SOLVENT with ADAM MARSHALL , MARIO J and TERENCE KISSNER at Footwork (425 Adelaide West), Saturday (May 13). $10 before 11:30, more after. www.afesociety.com. Rating: NNNNN
Solvent (aka Jason Amm) still seems bemused and even a bit bewildered that his synth pop noodling has found a home in dance music.
The Toronto-based producer has been releasing electronic music since 1997, but he's always been outside the traditional dance music scene. He didn't start buying synths because of life-changing nights at raves. Instead, he's inspired mainly by 80s electro-pop and 90s IDM -- neither of which would make much sense at a big dance party.
Nevertheless, the DJs keep playing his tracks, and lately his tunes have been showing up on mix compilations by some pretty big names, including Sven Vath and Death in Vegas. Solvent's obvious affection for classic new wave has led some critics to paint him as a retro throwback, a tag that gets under his skin no matter how well-intentioned they might be.
"It's ignorant really -- if you can't hear the difference between this and a Human League record from 1981, then you don't understand enough about electronic music to be reviewing this record," Amm says over coffee.
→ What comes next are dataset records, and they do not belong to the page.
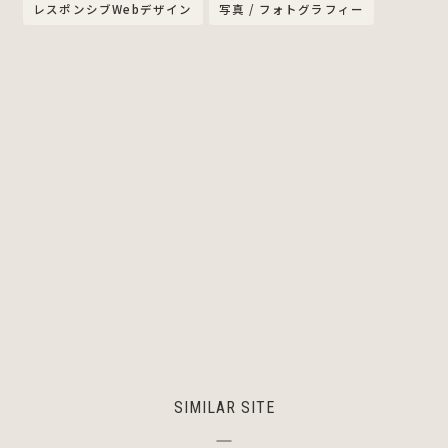
レスポンシブWebデザイン
写真 / フォトグラフィー
SIMILAR SITE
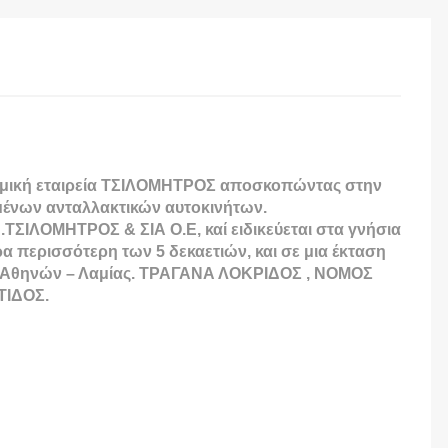
Ατομική εταιρεία ΤΣΙΛΟΜΗΤΡΟΣ αποσκοπώντας στην
μένων ανταλλακτικών αυτοκινήτων.
Β.ΤΣΙΛΟΜΗΤΡΟΣ & ΣΙΑ Ο.Ε, καί ειδικεύεται στα γνήσια
α περισσότερη των 5 δεκαετιών, και σε μια έκταση
δού Αθηνών – Λαμίας. ΤΡΑΓΑΝΑ ΛΟΚΡΙΔΟΣ , ΝΟΜΟΣ
ΤΙΔΟΣ.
"Obviously, that kind of music is my greatest influence, but I've definitely been informed by techno and electronica, and there are lots of sounds in my music that you'd never hear in 80s synth pop. Guitar bands aren't being constantly reminded that the foundations of guitar pop were laid down in the 60s, so why should it be different for this music?"
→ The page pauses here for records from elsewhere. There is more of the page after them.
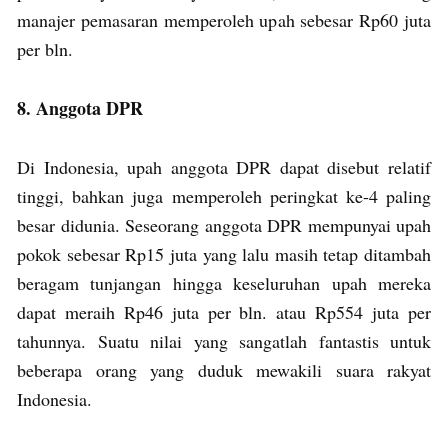
manajer pemasaran memperoleh upah sebesar Rp60 juta
per bln.
8. Anggota DPR
Di Indonesia, upah anggota DPR dapat disebut relatif
tinggi, bahkan juga memperoleh peringkat ke-4 paling
besar didunia. Seseorang anggota DPR mempunyai upah
pokok sebesar Rp15 juta yang lalu masih tetap ditambah
beragam tunjangan hingga keseluruhan upah mereka
dapat meraih Rp46 juta per bln. atau Rp554 juta per
tahunnya. Suatu nilai yang sangatlah fantastis untuk
beberapa orang yang duduk mewakili suara rakyat
Indonesia.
To be fair to the critics, Amm admits he's not very interested in most modern electronic music. Many of his song titles and lyrics play with a certain futurist kitsch that recalls Kraftwerk's odes to technology, and the name of his newest project, Black Turtleneck, brings up images of electro-geeks of another era.
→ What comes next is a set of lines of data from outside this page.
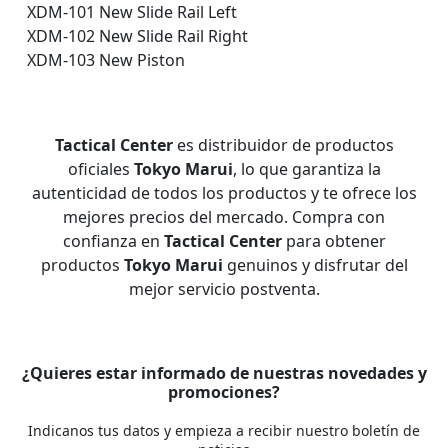
XDM-101 New Slide Rail Left
XDM-102 New Slide Rail Right
XDM-103 New Piston
Tactical Center
es distribuidor de productos
oficiales
Tokyo Marui
, lo que garantiza la
autenticidad de todos los productos y te ofrece los
mejores precios del mercado. Compra con
confianza en
Tactical Center
para obtener
productos
Tokyo Marui
genuinos y disfrutar del
mejor servicio postventa.
¿Quieres estar informado de nuestras novedades y
promociones?
Indicanos tus datos y empieza a recibir nuestro boletín de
"You can't take the Black Turtleneck thing that seriously. It's referring to that Dieter stereotype, but it's not an outright joke. It's pretty genuine and is an homage to new wave culture, which is my passion. We are poking a bit of fun at ourselves -- I do wear a lot of black turtlenecks. It isn't the 1980s any more, and you can't ignore everything that's happened since then and do this kind of thing 100 per cent seriously."
Black Turtleneck is a collaboration between Amm and vocalist/producer Thomas Sinclair, whose vocals have made the material Amm's most overtly pop so far.
Slated for release in early June, Musical Chairs should make it clear that Amm isn't doing a piss-take on synth pop. In a sea of post-electroclash artists still hiding behind irony, he's doing it for real.